Es patente, en efecto, que nuestra mirada al pasado guarda una relación estrechísima con las actitudes que tenemos aquí y ahora. Si solo nos sabemos relacionar con el pasado en actitud de sospecha, esa será la nota dominante también entre conciudadanos.
Hace ya unas dos semanas que la periodista Elena Irarrázabal llamaba la atención sobre la imagen que, a través de sus exposiciones y sus guías, le parecía dar de sí mismo el Museo Nacional de Bellas Artes: un museo “racista, clasista y machista”. Su columna fue tratada con desdén por parte del establishment ligado a las artes, pero contribuyó a abrir una discusión cuya importancia no se nos debiera escapar. La ha retomado Pablo Chiuminatto en entrevista con el suplemento Sábado, donde subraya que hay una “intencionalidad al instalar paradigmas orientados a decolonizar el museo”.

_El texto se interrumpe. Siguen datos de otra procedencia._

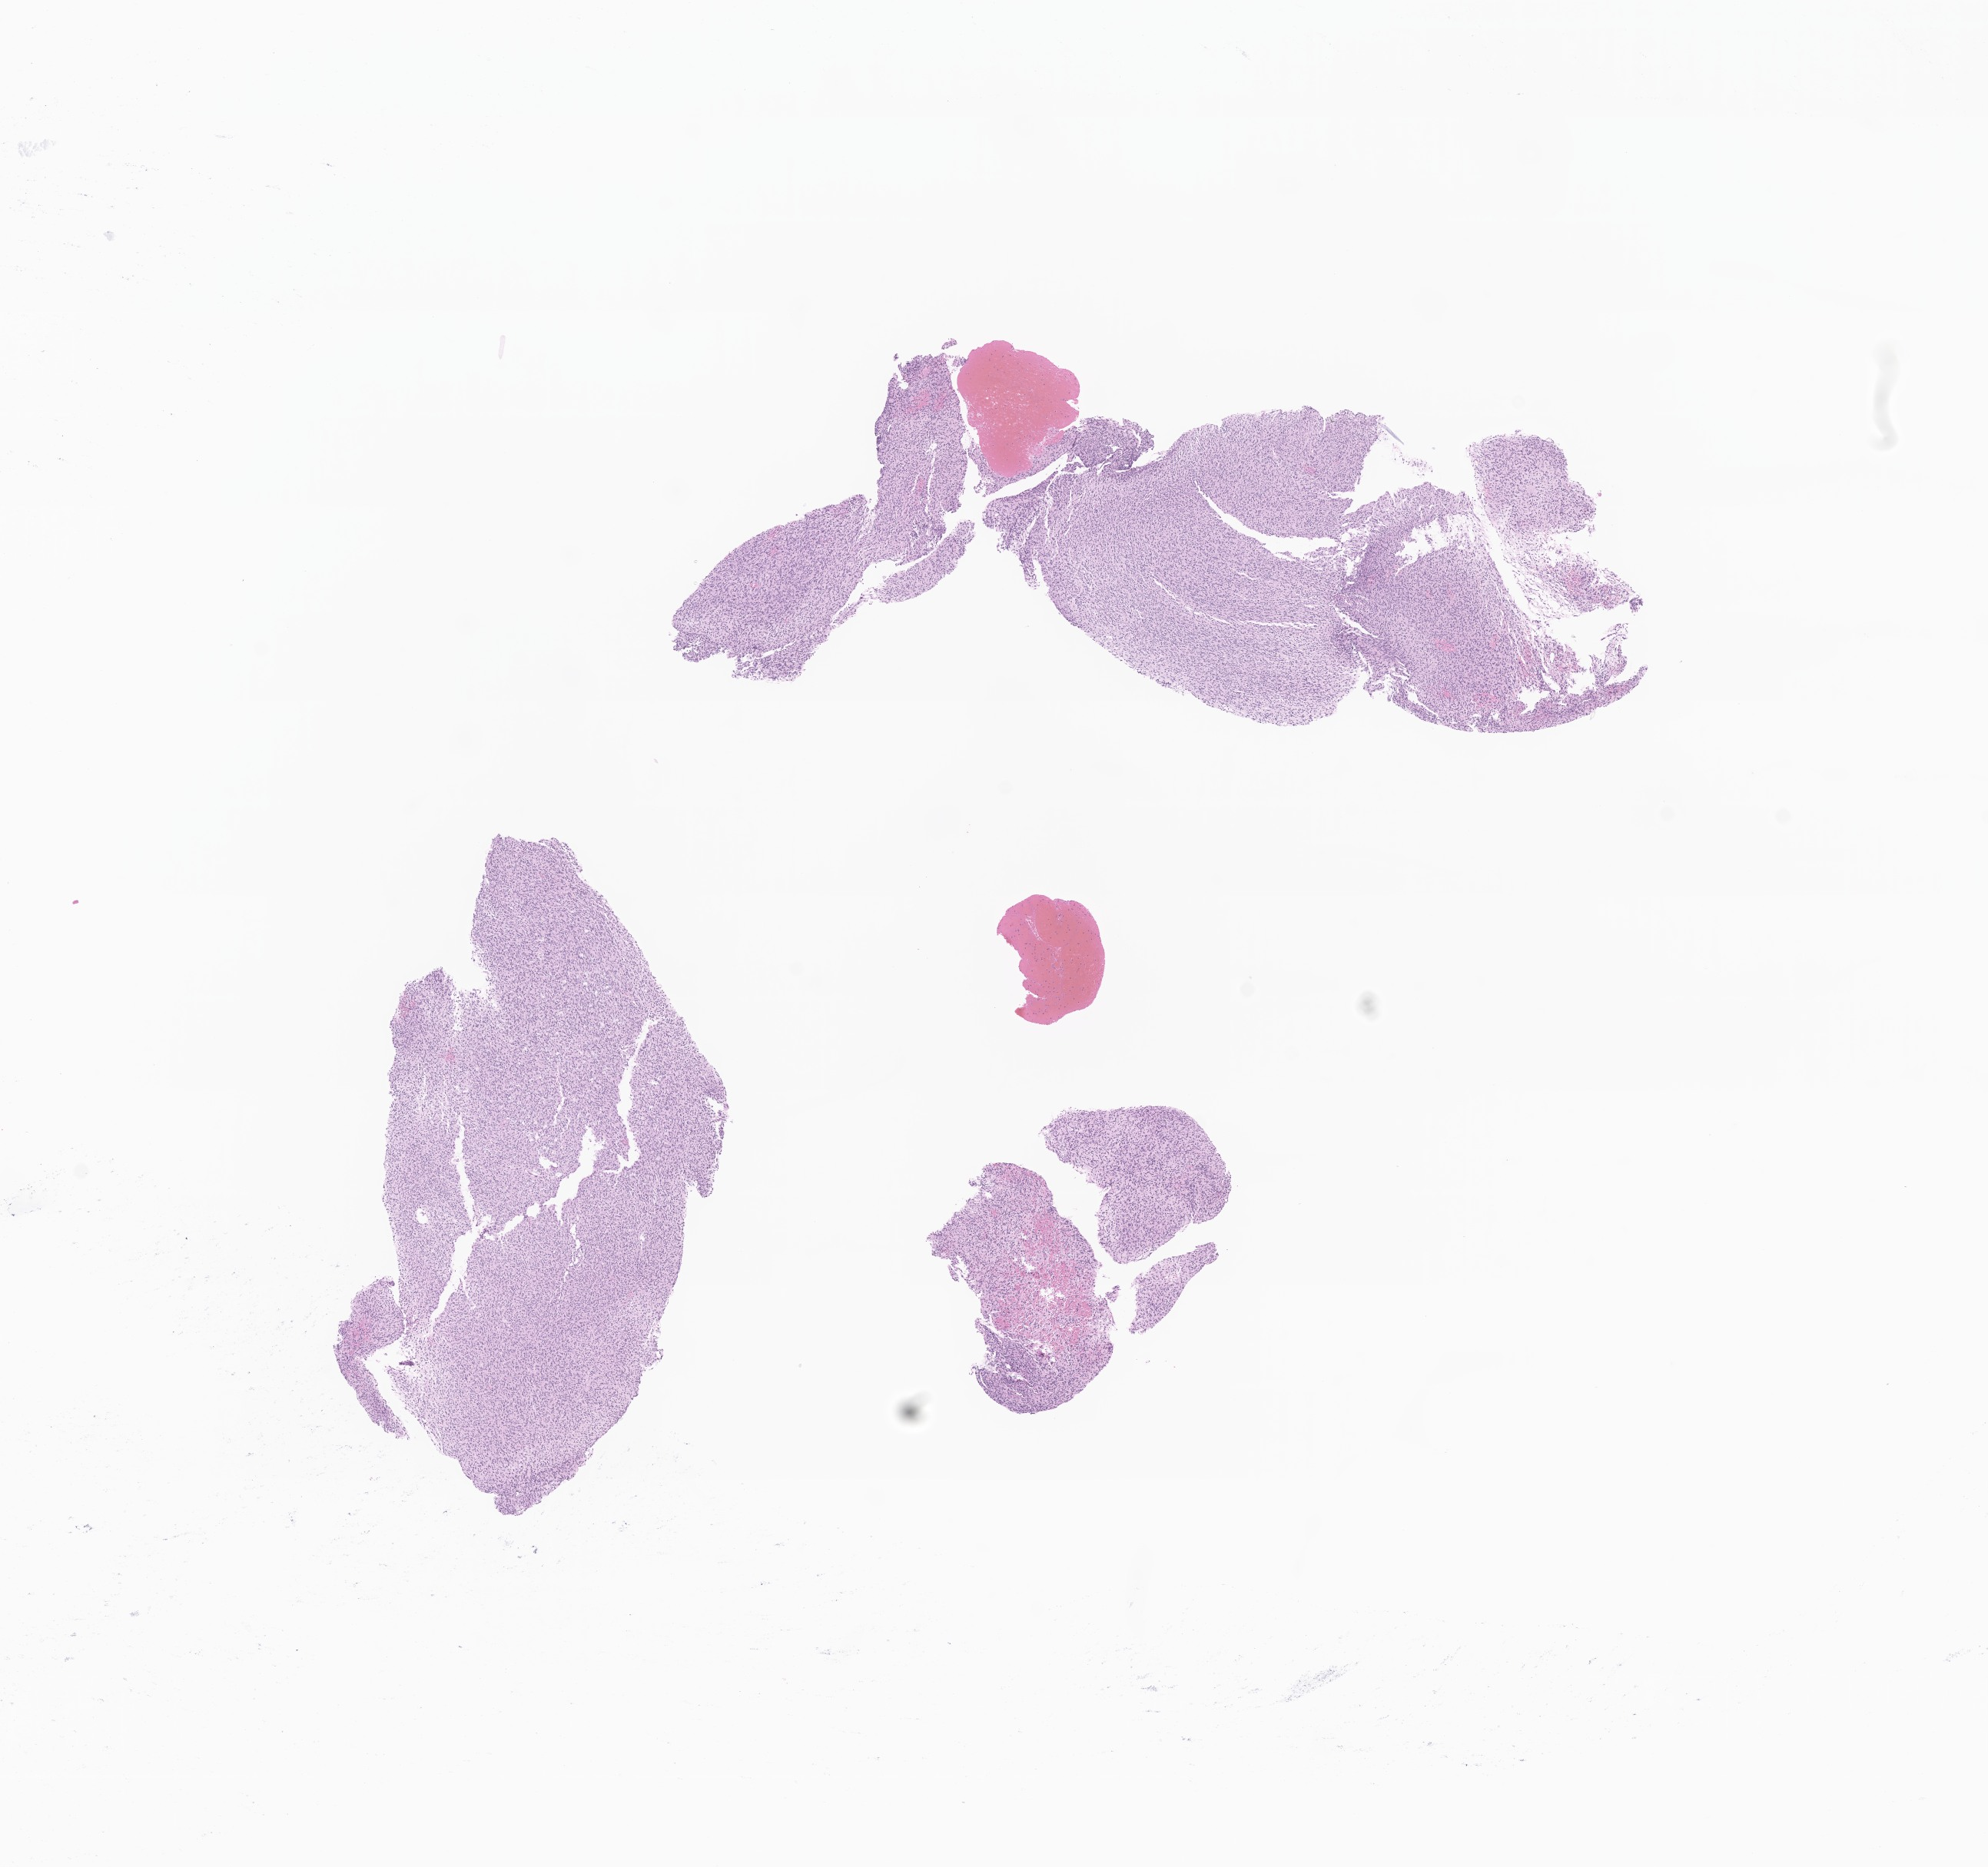
Whole-slide image, haematoxylin and eosin stain of tumor tissue from the brain, low-resolution overview of the scanned area, about 10.9 x 10.2 mm. Formalin-fixed, paraffin-embedded (FFPE) tissue. Patient female; age 58 months.
Diagnosis: Astrocytoma, NOS.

Como cualquier lector de las mencionadas columna y entrevista puede constatar, sus objeciones a la mentalidad predominante no suponen ningún tipo de defensa cerrada de lo patrimonial contra el arte contemporáneo, ni nada por el estilo. Pero sí invitan a mirar el pasado con un rango amplio de actitudes. En palabras de Chiuminatto, necesitamos no solo sospecha, sino también compasión. Sus palabras nos ponen, así, ante un hecho evidente: no es solo el destino de los museos lo que está en juego, ni son solo los integrantes del mundo del arte quienes deben estar preocupados por el rumbo de estas discusiones.
Es patente, en efecto, que nuestra mirada al pasado guarda una relación estrechísima con las actitudes que tenemos aquí y ahora. Si solo nos sabemos relacionar con el pasado en actitud de sospecha, esa será la nota dominante también entre conciudadanos. La ingenua celebración de una herencia heroica nos puede volver acríticos, cierto; pero una floja actitud de denuncia, incapaz de ver grandeza y motivos de gratitud, nos lleva a un discurso de puro emplazamiento. Eso por no hablar de lo desmoralizadora que resulta esa imagen del pasado, tan imaginaria como la que pretende reemplazar.
Una vez que fijamos la mirada en este asunto, saltan a la vista además sus muchas ramificaciones. Términos originalmente acuñados para casos singulares –“holocausto”, “negacionismo”, etc.–, acaban siendo aplicados a todo acontecimiento doloroso o injusto del ayer. Si nuestro discurso ciudadano carece de todo sentido de proporción, también eso parece encontrar aquí un reflejo.
¿Cómo no ver el problema? La distancia que naturalmente tenemos respecto del pasado debiera, en realidad, constituirlo como un objeto ideal para ejercitar estas disposiciones: el sentido de proporción en la descripción de los hechos, la compresión en lugar de la sola sospecha, la capacidad de notar rasgos admirables también en la posición que se mira con recelo. ¿Cómo podríamos encontrar un camino de regreso a esas disposiciones en el presente, si no somos capaces de hacer el ejercicio respecto de nuestra historia?